11. Return 9. And we see the answer is correct!

This seems complicated, for such a simple problem, but when we begin to scale things up, recursion allows us to tackle very large problems by breaking them into smaller parts, and finding the formulas to solve them dynamically.

Trees are designed to compliment dynamic programming. They are meant to be traversed, added to, and deleted from programmatically and typically utilizing recursive functions.

Other Flavors of Trees:

With additional constraints, we can create custom trees for unique solutions to our data queries. Here are a few of the most common:

Binary Tree

Binary trees have a maximum of 2 children per parent node, and are typically used in searching and sorting in a large file system.

A binary tree class would look something like this.

Binary Search Tree (BST)

Let’s add another constraint:

Every node to the left of any given node must be strictly less than the given node, and every node to the right of a given node must be strictly greater than to the given node. Whether duplicate values are allowed and whether they should go to the right or left of their twin node is up to the developer.

Now we have ourselves a Binary Search Tree.

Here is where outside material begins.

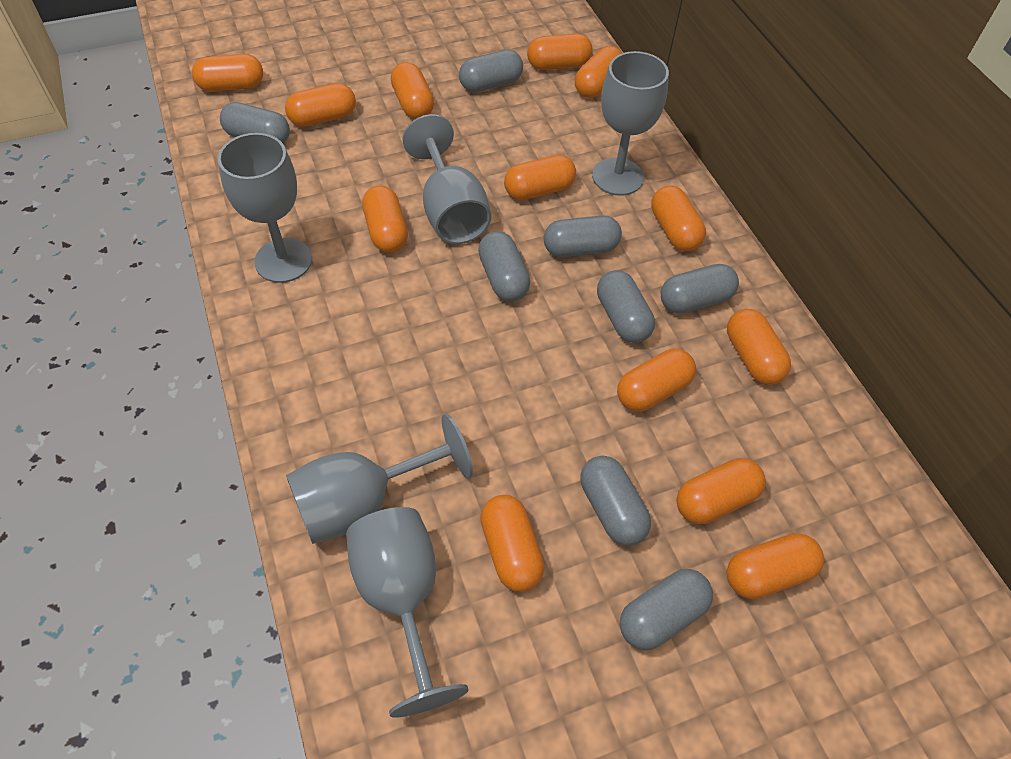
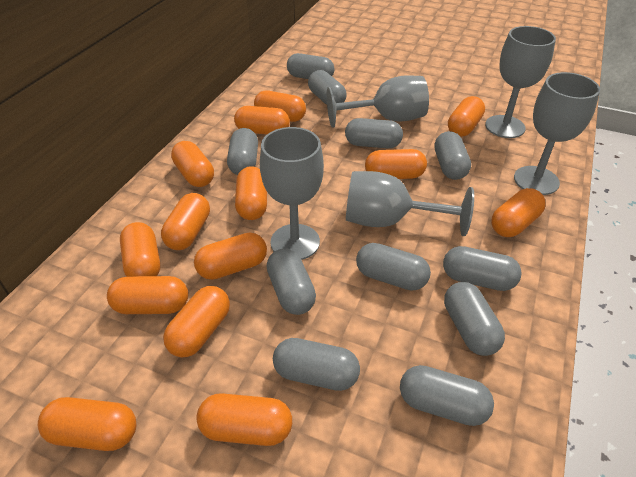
grey capsule: [220,102,290,143] [459,49,523,92] [478,231,530,301] [544,215,622,258] [580,455,651,546] [597,270,655,343] [620,569,713,650] [661,264,739,314] = 8 -> [227,128,258,175] [266,248,316,315] [273,338,360,391] [287,53,334,79] [308,70,347,105] [345,118,403,148] [356,243,431,291] [400,365,494,426] [435,131,471,180] [443,246,522,291] [444,282,505,356] = 11
orange capsule: [192,54,263,92] [285,83,356,127] [362,185,408,253] [391,62,434,119] [480,495,545,592] [504,155,576,200] [527,33,592,70] [575,46,622,98] [617,349,696,412] [651,186,706,251] [676,458,766,524] [727,309,791,385] [727,533,824,599] = 13 -> [38,397,136,451] [107,276,188,314] [120,222,160,277] [161,193,210,250] [163,286,230,358] [171,141,214,187] [194,233,267,280] [196,393,292,446] [234,106,290,134] [235,166,267,220] [254,91,306,122] [365,149,427,179] [448,96,485,137] [491,188,546,237] = 14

The ordered nature of BSTs make them a perfect choice for:

Multi-Level Indexing
Implementing various search algorithms
Maintaining a sorted stream of data

Red Black Trees

Red Black Trees are a special breed of search tree that keep its own subtrees balanced. Here are the criteria for a Red Black Tree:

Every node is either red or black
The root and leaf nodes are always black
If a node is red, then its children are black
All paths from a node to its leaf descendants contain the same number of black nodes

Let’s look at an example.

In this tree, we would have to consider the color scheme as we add or delete nodes, so a rotation scheme would need to be implemented. Because of the sorted nature of this tree all three operations (search, insert, delete) would each run in O(log^n) time and O(n) space, with one bit needed to store the red/black status of the node.

Conclusion

Trees are an incredibly common and helpful data structure, especially when sorting hierarchical systems and data streams. Thank you for sticking through this far and happy coding!